> _WHAT TO WORK ON_:
What is needed here is an exact repetition of the records below, beginning at the line that has "1: (261, 516, 0.32)" and stopping after the line that has "12: (918, 561, 0.31)".

══ RECORDS SHOWN

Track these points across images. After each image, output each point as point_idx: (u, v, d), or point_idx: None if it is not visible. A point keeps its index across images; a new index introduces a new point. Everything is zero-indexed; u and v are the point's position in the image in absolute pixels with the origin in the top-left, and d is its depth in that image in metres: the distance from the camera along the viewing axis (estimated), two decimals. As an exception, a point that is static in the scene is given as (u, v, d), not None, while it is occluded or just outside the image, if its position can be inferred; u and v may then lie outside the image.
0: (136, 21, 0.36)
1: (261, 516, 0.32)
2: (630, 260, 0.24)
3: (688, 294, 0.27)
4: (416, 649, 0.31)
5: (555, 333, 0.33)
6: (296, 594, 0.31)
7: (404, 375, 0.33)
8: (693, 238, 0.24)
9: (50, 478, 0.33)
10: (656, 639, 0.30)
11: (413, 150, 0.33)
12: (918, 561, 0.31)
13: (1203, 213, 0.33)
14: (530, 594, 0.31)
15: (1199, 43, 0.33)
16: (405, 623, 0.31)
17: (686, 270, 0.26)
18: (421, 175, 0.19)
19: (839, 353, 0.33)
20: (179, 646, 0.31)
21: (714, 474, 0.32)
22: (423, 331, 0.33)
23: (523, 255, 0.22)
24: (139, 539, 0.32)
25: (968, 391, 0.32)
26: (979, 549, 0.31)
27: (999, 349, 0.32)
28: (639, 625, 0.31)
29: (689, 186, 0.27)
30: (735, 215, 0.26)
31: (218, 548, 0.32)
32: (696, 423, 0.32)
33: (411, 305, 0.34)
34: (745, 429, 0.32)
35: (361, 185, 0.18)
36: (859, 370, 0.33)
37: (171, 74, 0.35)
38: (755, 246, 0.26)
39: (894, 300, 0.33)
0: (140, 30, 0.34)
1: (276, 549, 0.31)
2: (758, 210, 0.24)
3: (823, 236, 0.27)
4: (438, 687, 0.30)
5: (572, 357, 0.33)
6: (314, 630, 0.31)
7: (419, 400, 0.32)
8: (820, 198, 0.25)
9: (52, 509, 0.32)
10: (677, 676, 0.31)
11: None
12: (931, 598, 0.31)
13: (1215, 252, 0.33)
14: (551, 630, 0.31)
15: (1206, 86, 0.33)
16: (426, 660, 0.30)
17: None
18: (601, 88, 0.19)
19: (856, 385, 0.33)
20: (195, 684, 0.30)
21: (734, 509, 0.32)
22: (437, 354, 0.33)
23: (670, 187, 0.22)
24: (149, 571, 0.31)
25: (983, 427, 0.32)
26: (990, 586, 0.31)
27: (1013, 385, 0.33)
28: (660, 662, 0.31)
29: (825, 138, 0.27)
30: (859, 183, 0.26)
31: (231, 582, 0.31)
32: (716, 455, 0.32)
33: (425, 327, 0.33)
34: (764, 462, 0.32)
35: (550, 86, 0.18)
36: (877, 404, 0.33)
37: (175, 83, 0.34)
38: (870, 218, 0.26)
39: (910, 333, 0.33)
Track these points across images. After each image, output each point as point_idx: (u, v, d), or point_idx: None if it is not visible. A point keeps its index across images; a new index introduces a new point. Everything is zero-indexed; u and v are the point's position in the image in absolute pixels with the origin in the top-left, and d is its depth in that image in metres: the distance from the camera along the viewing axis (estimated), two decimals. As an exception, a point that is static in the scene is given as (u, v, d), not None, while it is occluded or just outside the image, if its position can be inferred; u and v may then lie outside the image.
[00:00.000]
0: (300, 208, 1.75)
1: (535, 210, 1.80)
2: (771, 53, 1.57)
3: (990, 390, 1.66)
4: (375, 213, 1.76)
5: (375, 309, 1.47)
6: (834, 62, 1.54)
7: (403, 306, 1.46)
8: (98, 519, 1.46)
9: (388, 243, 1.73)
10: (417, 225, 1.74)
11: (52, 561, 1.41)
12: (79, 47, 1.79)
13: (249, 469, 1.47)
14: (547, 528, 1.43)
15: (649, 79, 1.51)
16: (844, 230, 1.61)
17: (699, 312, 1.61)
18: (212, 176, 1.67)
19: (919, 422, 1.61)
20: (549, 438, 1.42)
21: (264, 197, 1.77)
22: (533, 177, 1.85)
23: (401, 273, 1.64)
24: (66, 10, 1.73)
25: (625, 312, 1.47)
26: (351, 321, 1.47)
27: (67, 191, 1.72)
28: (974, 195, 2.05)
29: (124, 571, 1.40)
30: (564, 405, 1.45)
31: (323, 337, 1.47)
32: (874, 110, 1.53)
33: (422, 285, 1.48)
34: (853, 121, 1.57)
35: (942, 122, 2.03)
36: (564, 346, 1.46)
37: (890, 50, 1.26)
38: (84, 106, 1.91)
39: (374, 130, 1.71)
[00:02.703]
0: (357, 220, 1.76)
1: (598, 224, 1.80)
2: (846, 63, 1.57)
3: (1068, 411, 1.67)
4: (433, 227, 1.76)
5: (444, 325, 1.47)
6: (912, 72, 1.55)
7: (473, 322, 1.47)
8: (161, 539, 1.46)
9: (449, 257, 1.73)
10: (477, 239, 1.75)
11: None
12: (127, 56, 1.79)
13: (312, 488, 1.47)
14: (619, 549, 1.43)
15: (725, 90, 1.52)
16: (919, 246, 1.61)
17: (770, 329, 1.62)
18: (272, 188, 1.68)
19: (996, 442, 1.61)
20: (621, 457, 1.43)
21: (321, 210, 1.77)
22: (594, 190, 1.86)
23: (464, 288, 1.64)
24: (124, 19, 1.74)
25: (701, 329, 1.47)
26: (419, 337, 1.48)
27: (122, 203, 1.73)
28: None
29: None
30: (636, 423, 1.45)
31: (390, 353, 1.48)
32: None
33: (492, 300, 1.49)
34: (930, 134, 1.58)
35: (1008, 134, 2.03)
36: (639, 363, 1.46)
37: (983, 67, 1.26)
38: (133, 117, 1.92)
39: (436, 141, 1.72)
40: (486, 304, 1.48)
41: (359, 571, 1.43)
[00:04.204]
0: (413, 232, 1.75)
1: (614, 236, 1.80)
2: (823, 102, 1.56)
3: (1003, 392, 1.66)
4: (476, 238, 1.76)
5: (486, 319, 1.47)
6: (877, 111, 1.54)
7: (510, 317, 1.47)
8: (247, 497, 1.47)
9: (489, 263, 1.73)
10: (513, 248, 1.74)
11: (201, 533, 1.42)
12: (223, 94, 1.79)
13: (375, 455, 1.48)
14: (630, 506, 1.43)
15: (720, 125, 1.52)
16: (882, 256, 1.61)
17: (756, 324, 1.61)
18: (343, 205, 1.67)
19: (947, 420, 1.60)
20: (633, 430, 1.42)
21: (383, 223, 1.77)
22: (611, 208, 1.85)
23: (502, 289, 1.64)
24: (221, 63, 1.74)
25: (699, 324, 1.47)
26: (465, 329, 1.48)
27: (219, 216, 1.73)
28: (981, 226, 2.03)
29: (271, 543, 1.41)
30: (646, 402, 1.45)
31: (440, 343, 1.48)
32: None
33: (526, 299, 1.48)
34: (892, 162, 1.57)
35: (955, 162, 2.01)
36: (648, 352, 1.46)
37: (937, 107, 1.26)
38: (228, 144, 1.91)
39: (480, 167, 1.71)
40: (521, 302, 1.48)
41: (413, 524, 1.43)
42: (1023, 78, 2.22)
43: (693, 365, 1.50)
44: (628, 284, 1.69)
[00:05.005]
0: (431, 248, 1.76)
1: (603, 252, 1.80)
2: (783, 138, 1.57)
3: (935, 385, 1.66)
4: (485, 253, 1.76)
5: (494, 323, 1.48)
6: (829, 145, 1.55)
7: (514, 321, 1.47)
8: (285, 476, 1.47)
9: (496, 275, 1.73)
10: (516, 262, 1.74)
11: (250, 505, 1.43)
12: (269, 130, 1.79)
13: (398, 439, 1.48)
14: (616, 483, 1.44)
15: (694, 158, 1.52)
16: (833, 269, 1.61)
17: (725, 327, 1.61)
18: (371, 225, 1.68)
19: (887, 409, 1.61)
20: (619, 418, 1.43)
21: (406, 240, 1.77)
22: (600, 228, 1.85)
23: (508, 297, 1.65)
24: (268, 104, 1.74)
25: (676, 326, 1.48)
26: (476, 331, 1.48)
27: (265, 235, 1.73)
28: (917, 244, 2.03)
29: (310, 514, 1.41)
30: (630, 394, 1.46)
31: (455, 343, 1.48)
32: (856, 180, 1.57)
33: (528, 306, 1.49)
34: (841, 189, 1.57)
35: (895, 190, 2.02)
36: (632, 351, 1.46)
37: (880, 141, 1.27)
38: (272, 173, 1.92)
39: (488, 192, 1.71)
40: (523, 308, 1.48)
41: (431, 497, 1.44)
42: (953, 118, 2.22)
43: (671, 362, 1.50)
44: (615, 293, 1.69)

════

> _RESULT OF THE TASK_:
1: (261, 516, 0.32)
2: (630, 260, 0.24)
3: (688, 294, 0.27)
4: (416, 649, 0.31)
5: (555, 333, 0.33)
6: (296, 594, 0.31)
7: (404, 375, 0.33)
8: (693, 238, 0.24)
9: (50, 478, 0.33)
10: (656, 639, 0.30)
11: (413, 150, 0.33)
12: (918, 561, 0.31)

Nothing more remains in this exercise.